NEW YORK SUPREME COURT, APPELLATE DIVISION, FIRST DEPARTMENT


May 26, 2009

THE PEOPLE OF THE STATE OF NEW YORK, RESPONDENT,
v.
JOHN MCCRAY, DEFENDANT-APPELLANT.

Order, Supreme Court, New York County (Charles J. Tejada, J.), entered on or about March 4, 2008, which adjudicated defendant a level three sex offender pursuant to the Sex Offender Registration Act (Correction Law article 6-C), unanimously affirmed, without costs.

Published by New York State Law Reporting Bureau pursuant to Judiciary Law § 431.

This opinion is uncorrected and subject to revision before publication in the Official Reports.

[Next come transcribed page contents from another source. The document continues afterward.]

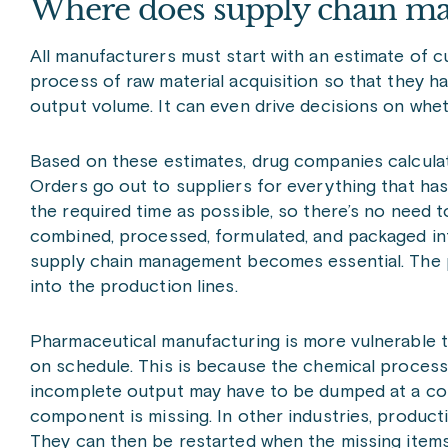
Where does supply chain ma
All manufacturers must start with an estimate of 
process of raw material acquisition so that they 
output volume. It can even drive decisions on whe
Based on these estimates, drug companies calculat
Orders go out to suppliers for everything that has 
the required time as possible, so there’s no need t
combined, processed, formulated, and packaged into 
supply chain management becomes essential. The pr
into the production lines.
Pharmaceutical manufacturing is more vulnerable tha
on schedule. This is because the chemical process
incomplete output may have to be dumped at a cos
component is missing. In other industries, product
They can then be restarted when the missing items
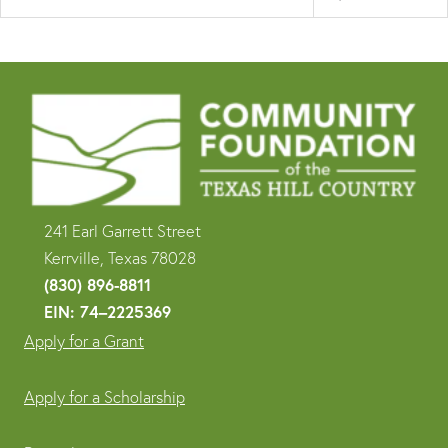
241 Earl Garrett Street
Kerrville, Texas 78028
(830) 896-8811
EIN: 74–2225369
Apply for a Grant
Apply for a Scholarship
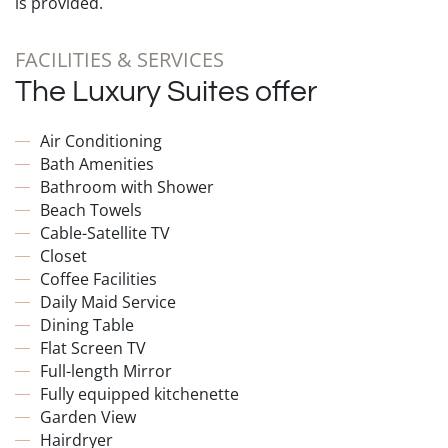
is provided.
FACILITIES & SERVICES
The Luxury Suites offer
Air Conditioning
Bath Amenities
Bathroom with Shower
Beach Towels
Cable-Satellite TV
Closet
Coffee Facilities
Daily Maid Service
Dining Table
Flat Screen TV
Full-length Mirror
Fully equipped kitchenette
Garden View
Hairdryer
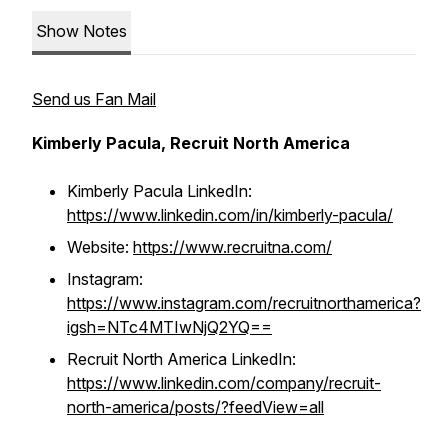
Show Notes
Send us Fan Mail
Kimberly Pacula, Recruit North America
Kimberly Pacula LinkedIn:
https://www.linkedin.com/in/kimberly-pacula/
Website:
https://www.recruitna.com/
Instagram:
https://www.instagram.com/recruitnorthamerica?
igsh=NTc4MTIwNjQ2YQ==
Recruit North America LinkedIn:
https://www.linkedin.com/company/recruit-
north-america/posts/?feedView=all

Catterson, J.P., McGuire, Moskowitz, DeGrasse, Freedman, JJ.

6459/03

Defendant was properly assessed 20 points under the risk factor for continuing course of sexual misconduct, since, in his plea allocution, defendant admitted engaging in such conduct "on a number of occasions," during a six-month period, and "[f]acts . . . elicited at the time of entry of a plea of guilty shall be deemed established by clear and convincing evidence and shall not be relitigated" (Correction Law § 168-n[3]).

Defendant's claim relating to another risk factor is improperly raised for the first time on appeal (see CPLR 4017, 5501[a][3]; Correction Law § 168-n [3]; People v Hernandez, 44 AD3d 565 [2007], lv denied, 10 NY3d 708 [2008]). In any event, the additional points at issue are not necessary for a finding that defendant is a level three sex offender.

THIS CONSTITUTES THE DECISION AND ORDER OF THE SUPREME COURT, APPELLATE DIVISION, FIRST DEPARTMENT.